Bush Pledges to Oppose Nuclear-Armed Iran

President Bush said Tuesday a nuclear-armed Iran would blackmail the free world and raise a mortal threat to the American people.

"I am not going to allow this to happen," Bush said in a speech on terrorism. "And no future American president can allow it, either."

With allies urging a go-slow approach on pressuring Iran to stop enriching uranium, Bush pledged to work closely with other governments to find a diplomatic solution to the standoff with Tehran over its nuclear programs.

But he also stressed, "the world's free nations will not allow Iran to develop a nuclear weapon."

Iran has refused to stop enrichment as a precondition to negotiations on U.S. and European offers of concessions, including U.S. help with civilian nuclear programs.

"Their choice is increasingly isolating the great Iranian nation from the international community," Bush said.

"It is time for Iran's leader to make a different choice," he said.

While standing firm on seeking U.N. sanctions against Iran, the administration acknowledged Tuesday there would be weeks of intensive diplomacy to nail them down.

"There is going to be some work that's required in the Security Council," State Department spokesman Sean McCormack said. "I would expect that that is going to be tough, intensive diplomacy over the course of the coming weeks."

But he said the U.N. Security Council had already made it clear in a resolution that if Iran failed to meet an Aug. 31 deadline to suspend uranium enrichment, the Council was prepared to vote for sanctions.

And so, he said, the United States intends to proceed "down that pathway."

Iran has renewed to U.N. Secretary-General Kofi Annan an offer of negotiations about its nuclear programs, but has declined to suspend enrichment of uranium as a precondition.

Tehran insists that its nuclear activities are designed to produce civilian power and are within its rights.

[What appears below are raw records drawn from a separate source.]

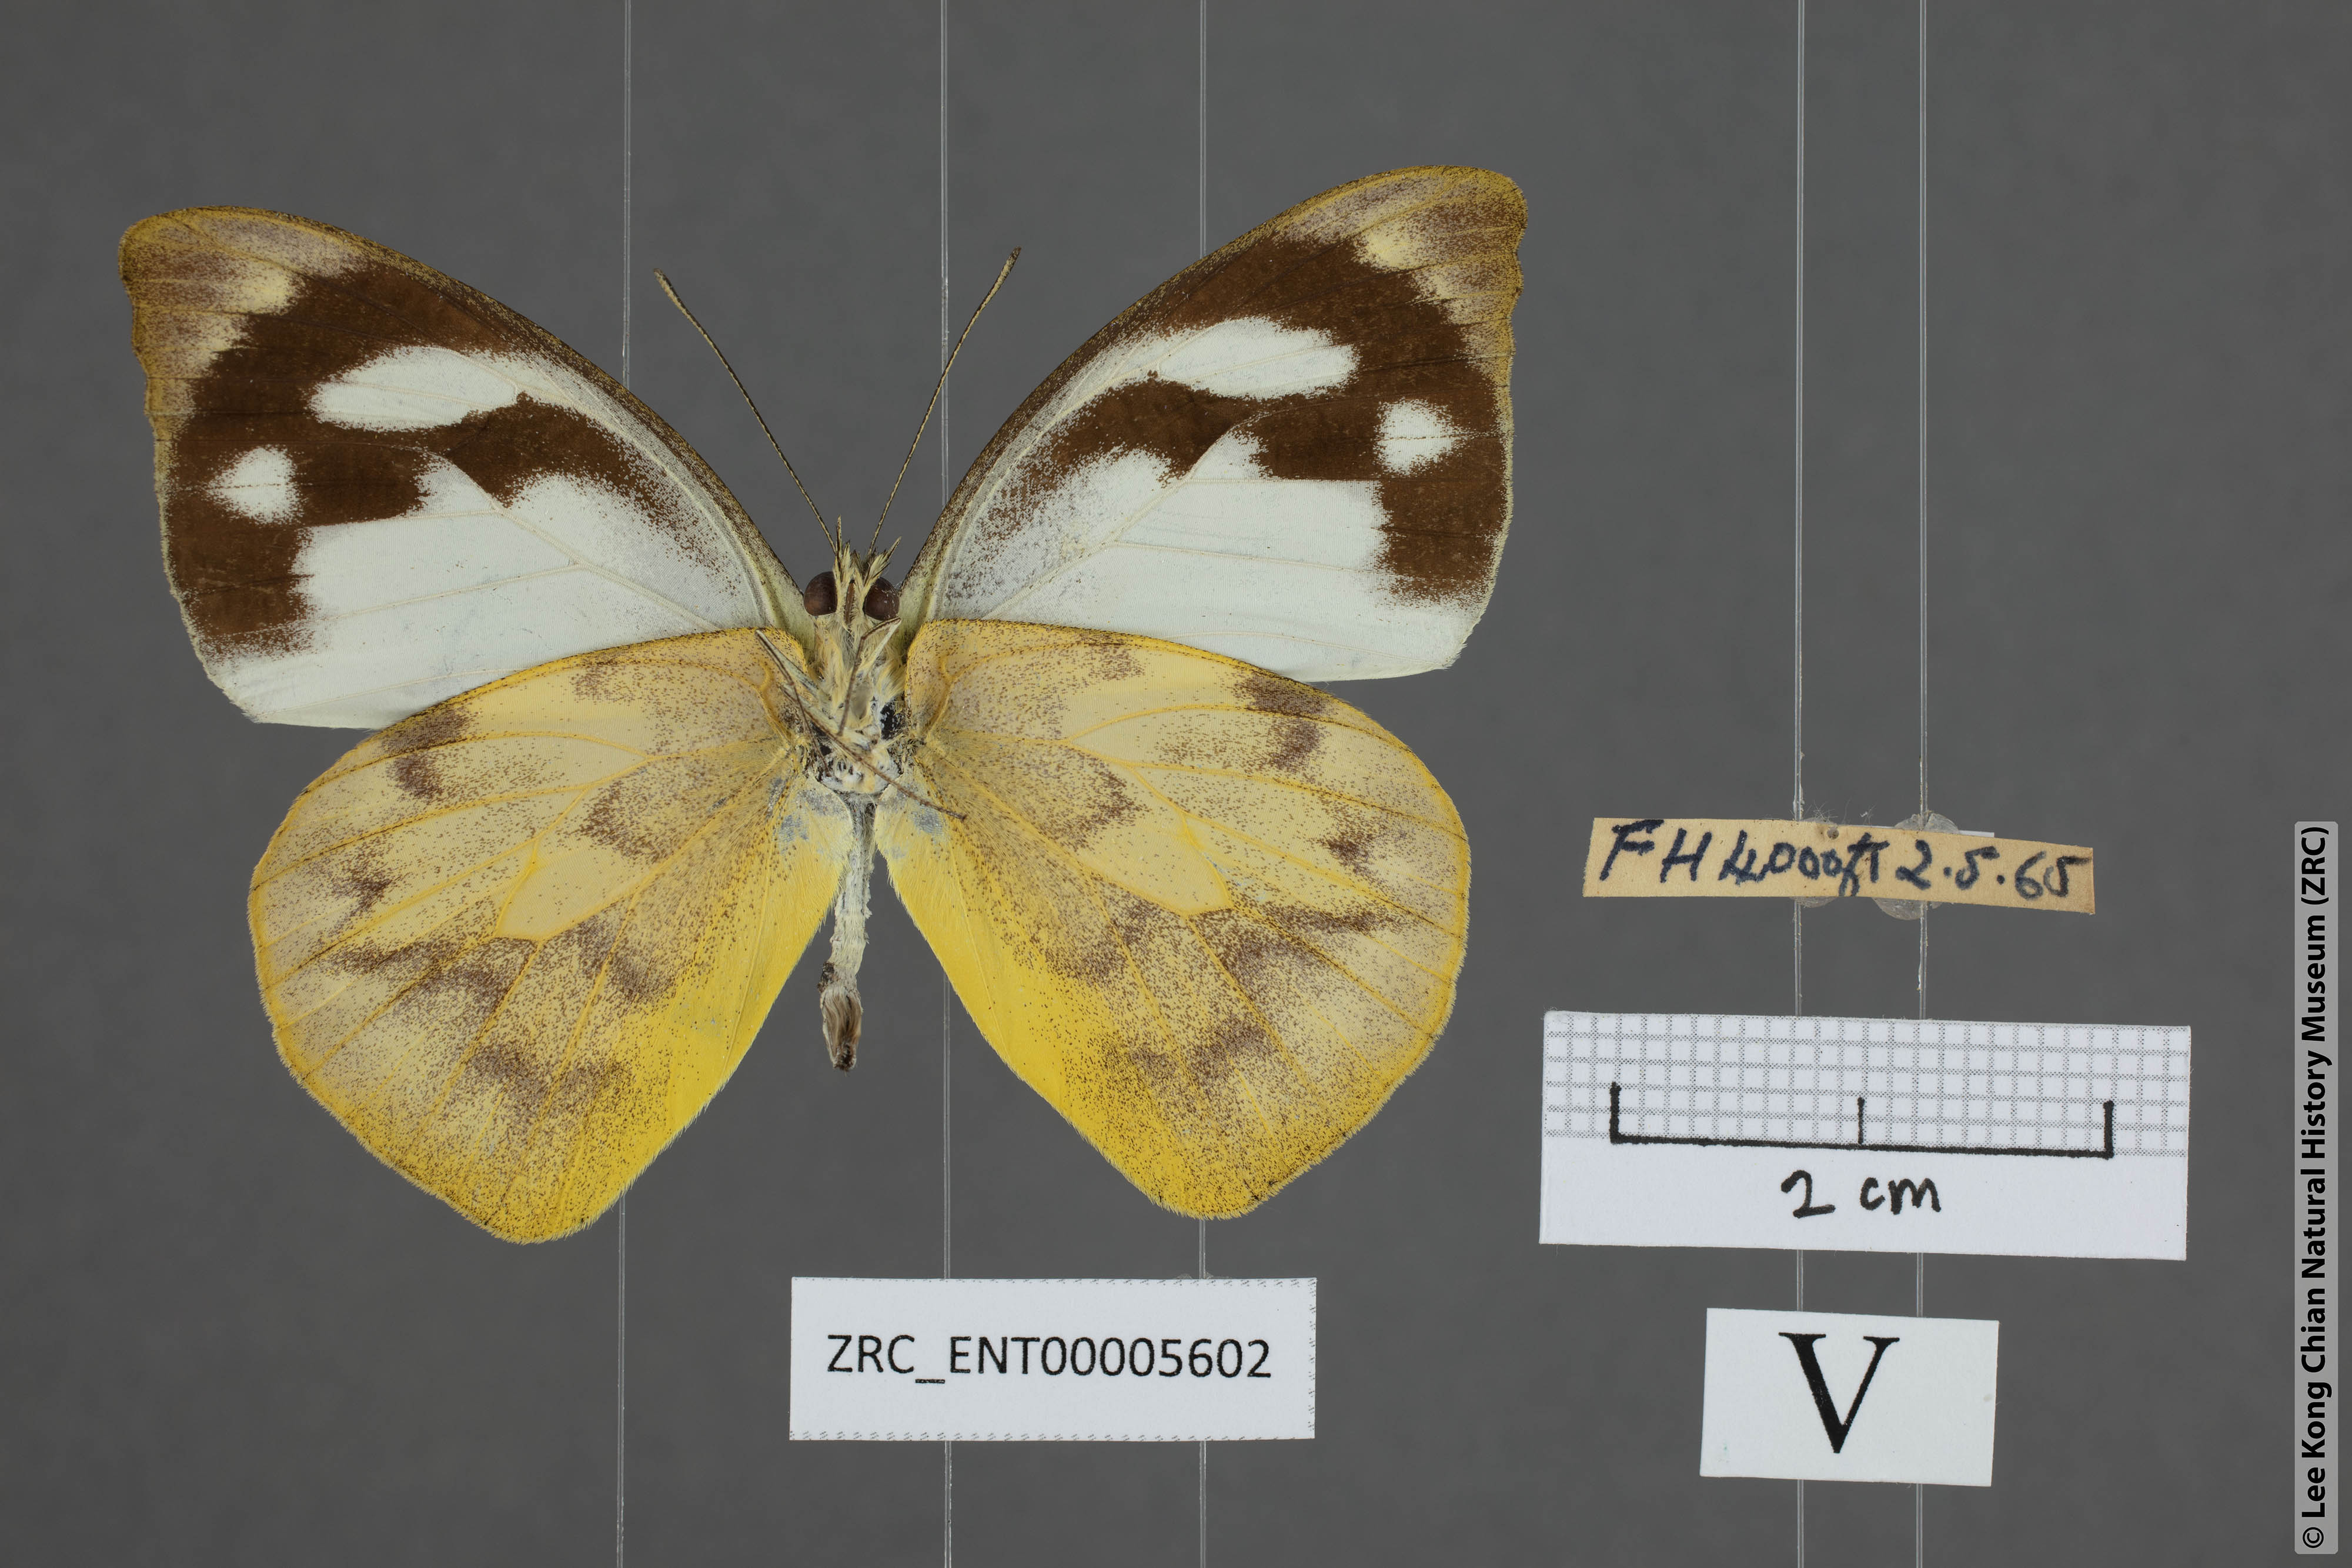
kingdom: Animalia
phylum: Arthropoda
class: Insecta
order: Lepidoptera
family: Pieridae
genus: Appias
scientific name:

Undersecretary of State Nicholas Burns is due to hold talks in Berlin on Thursday with European, Russian and Chinese diplomats on strategy for applying sanctions.

To maximize chances for agreement, the Bush administration is inclined to seek graduated sanctions, beginning with such limited measures as restrictions on providing Iran with technology that could be used in military programs.

European governments as well as Russia and China have urged patience with Iran. The senior European diplomat, Javier Solana, is expected to meet Wednesday in Vienna with Ali Larijani, the chief Iranian nuclear negotiator.

McCormack said the administration would encourage governments "that might have some sway over Iran to engage them and to send a very clear message to them that they need to comply with the just demands of the international community."